**Records supplied**
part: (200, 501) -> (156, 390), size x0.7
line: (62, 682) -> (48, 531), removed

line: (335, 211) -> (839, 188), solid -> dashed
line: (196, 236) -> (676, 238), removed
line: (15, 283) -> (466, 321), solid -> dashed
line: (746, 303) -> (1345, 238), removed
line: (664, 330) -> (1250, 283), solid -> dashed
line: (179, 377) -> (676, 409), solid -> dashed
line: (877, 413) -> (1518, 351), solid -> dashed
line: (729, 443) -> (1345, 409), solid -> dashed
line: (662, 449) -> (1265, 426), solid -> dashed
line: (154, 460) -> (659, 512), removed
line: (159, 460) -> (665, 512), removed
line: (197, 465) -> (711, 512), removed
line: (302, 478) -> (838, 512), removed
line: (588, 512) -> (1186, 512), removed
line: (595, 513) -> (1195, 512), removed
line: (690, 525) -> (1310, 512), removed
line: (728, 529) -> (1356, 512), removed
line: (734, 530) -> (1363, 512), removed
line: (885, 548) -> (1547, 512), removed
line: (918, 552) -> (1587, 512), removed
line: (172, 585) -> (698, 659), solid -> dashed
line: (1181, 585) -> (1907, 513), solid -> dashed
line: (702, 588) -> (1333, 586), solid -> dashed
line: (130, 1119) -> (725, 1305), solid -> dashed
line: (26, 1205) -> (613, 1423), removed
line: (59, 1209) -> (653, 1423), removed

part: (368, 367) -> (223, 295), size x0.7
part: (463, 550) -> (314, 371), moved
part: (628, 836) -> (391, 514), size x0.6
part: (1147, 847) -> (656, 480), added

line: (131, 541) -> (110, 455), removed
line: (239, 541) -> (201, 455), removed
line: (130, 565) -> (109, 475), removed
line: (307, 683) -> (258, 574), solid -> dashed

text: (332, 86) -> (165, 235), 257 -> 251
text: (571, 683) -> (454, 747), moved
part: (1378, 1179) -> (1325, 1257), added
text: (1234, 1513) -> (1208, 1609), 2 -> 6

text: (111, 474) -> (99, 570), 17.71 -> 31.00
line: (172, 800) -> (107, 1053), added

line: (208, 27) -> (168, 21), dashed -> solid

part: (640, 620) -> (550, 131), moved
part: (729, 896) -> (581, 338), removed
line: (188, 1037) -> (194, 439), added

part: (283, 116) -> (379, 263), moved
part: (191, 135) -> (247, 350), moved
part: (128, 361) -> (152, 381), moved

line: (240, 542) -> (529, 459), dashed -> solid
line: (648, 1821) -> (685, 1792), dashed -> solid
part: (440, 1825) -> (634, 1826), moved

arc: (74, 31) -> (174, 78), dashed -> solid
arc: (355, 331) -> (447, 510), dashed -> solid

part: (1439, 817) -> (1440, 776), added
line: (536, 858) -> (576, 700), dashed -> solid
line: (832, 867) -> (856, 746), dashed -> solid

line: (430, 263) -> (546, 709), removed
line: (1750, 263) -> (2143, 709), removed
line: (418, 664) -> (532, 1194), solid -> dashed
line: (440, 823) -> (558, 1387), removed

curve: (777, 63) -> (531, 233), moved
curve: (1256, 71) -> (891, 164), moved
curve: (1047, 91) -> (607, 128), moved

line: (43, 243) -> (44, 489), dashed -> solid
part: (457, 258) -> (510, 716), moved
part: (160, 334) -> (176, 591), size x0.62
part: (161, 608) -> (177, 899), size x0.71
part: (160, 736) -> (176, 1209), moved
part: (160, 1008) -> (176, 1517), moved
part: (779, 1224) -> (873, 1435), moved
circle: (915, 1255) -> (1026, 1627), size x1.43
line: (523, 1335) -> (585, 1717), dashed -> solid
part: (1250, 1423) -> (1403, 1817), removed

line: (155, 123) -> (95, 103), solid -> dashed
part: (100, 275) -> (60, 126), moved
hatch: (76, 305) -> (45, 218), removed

**Aim of the exercise**
Taking the records above, retype every line from the one with "line: (130, 1119)" down to the one with "curve: (1047, 91) -> (607, 128), moved", exactly and with nothing else.

**Solution to this exercise**
line: (130, 1119) -> (725, 1305), solid -> dashed
line: (26, 1205) -> (613, 1423), removed
line: (59, 1209) -> (653, 1423), removed

part: (368, 367) -> (223, 295), size x0.7
part: (463, 550) -> (314, 371), moved
part: (628, 836) -> (391, 514), size x0.6
part: (1147, 847) -> (656, 480), added

line: (131, 541) -> (110, 455), removed
line: (239, 541) -> (201, 455), removed
line: (130, 565) -> (109, 475), removed
line: (307, 683) -> (258, 574), solid -> dashed

text: (332, 86) -> (165, 235), 257 -> 251
text: (571, 683) -> (454, 747), moved
part: (1378, 1179) -> (1325, 1257), added
text: (1234, 1513) -> (1208, 1609), 2 -> 6

text: (111, 474) -> (99, 570), 17.71 -> 31.00
line: (172, 800) -> (107, 1053), added

line: (208, 27) -> (168, 21), dashed -> solid

part: (640, 620) -> (550, 131), moved
part: (729, 896) -> (581, 338), removed
line: (188, 1037) -> (194, 439), added

part: (283, 116) -> (379, 263), moved
part: (191, 135) -> (247, 350), moved
part: (128, 361) -> (152, 381), moved

line: (240, 542) -> (529, 459), dashed -> solid
line: (648, 1821) -> (685, 1792), dashed -> solid
part: (440, 1825) -> (634, 1826), moved

arc: (74, 31) -> (174, 78), dashed -> solid
arc: (355, 331) -> (447, 510), dashed -> solid

part: (1439, 817) -> (1440, 776), added
line: (536, 858) -> (576, 700), dashed -> solid
line: (832, 867) -> (856, 746), dashed -> solid

line: (430, 263) -> (546, 709), removed
line: (1750, 263) -> (2143, 709), removed
line: (418, 664) -> (532, 1194), solid -> dashed
line: (440, 823) -> (558, 1387), removed

curve: (777, 63) -> (531, 233), moved
curve: (1256, 71) -> (891, 164), moved
curve: (1047, 91) -> (607, 128), moved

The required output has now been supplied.